Set rules and boundaries. Period.

You state when he can come over. You tell your daughter that he MAY NOT "help himself" to your food, unless he asks. It's great he's cooking for her - yay! But it's still YOUR home.

If your daughter is working and going to school? Maybe she can get her own place or pay you rent? She's an adult. Let her live like an adult and have adult responsibilities.

On a side note? I have have two kids that are over to my home frequently - so much so they have a bed and a dresser at our home. They even call it home #2. They are like my son's and are allowed to help themselves to whatever they want in the kitchen. They still ask - as do my children - before they partake of the food. Only food they don't ask about are 'snacks' as I might not need it for a meal. Otherwise? It's free range! :) and **I** set the rules to MY HOME.

Good luck!

2 moms found this helpful


answers from Dallas on

Wear your pj's.
Your house, your rules.
Bump up her rent to pay for the food.

2 moms found this helpful


answers from San Francisco on

Hey Joe, you seem like a nice guy, but I still don't know you all that well. Would you mind asking before you make a sandwich, or helping yourself to things in the house?

Or, you can ask your daughter to tell him the same thing. As far as his dropping by, I don't know how you limit that -- if you don't feel comfortable being in your pj's with him in the house, and he is going to come over all the time, maybe it's time your daughter got her own place.
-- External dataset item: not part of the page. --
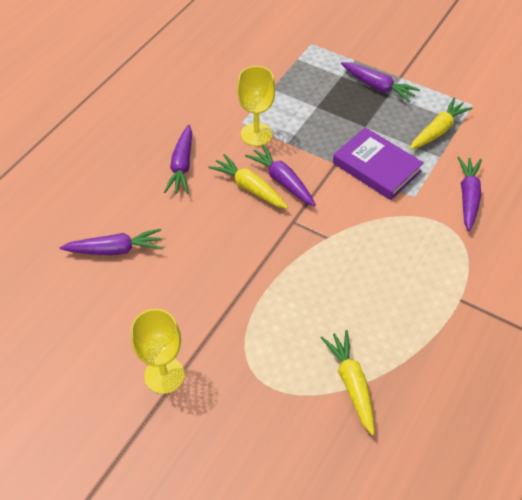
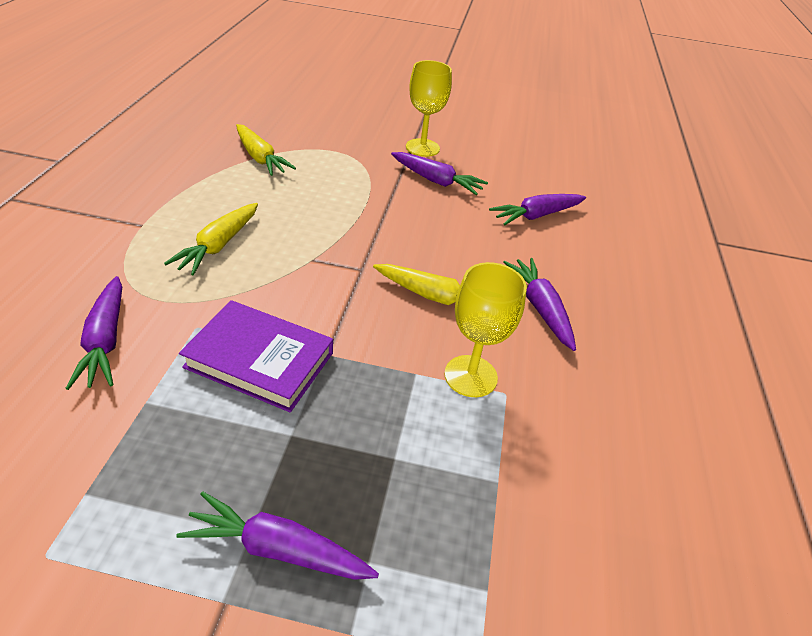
camera: 155 degrees right, 10 degrees down
purple carrot [245,145,316,206] -> purple carrot moved to [391,152,488,195]
yellow carrot [410,98,473,150] -> yellow carrot moved to [164,203,258,275]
I don't think you are being too petty, you have a right to ask guests in your home to behave however you choose. I wouldn't care if my daughter's boyfriend saw me in my pj's, but I'm not you. However, I don't understand your being uncomfortable approaching your daughter. Are her feelings really that easily hurt that you can't have a simple discussion about this?

Hey daughter, Joe seems to be spending a lot of time here and he's making himself a little to comfortable in my house. Do you think we can _____________ ?

1 mom found this helpful


answers from New York on

I think there are some important other details here - How old is the guy? What is his living situation? You say he cooks your daughter you mean he buys groceries and plans a recipe, or he just rummages through your cabinets and cooks up whatever you have?

In general, having free use of a kitchen is one benefit of having one's own place. But I think you need to figure out your "bottom line" here -
Do you want your daughter (and this guy) to get their own place? If so, say something like: "no more cooking without asking me or guests without asking me - when you have your own place you can invite anyone over any time, but this is my house" (hints and reminders about the benefits of moving out).
On the other hand, if for cultural or economic reasons you are hoping/expecting that your daughter will live in your house for a few more years, you need to develop an "adult roommate" relationship with her and do something like the suggestion below about creating a "kitchen use calendar" or something similar.

Also, unless I'm misinterpreting things - your daughter must really like him, because she has already "introduced him to her parents"! So the fact that you're not sure how much you like him, should probably be balanced against the fact that it seems like she might really like him.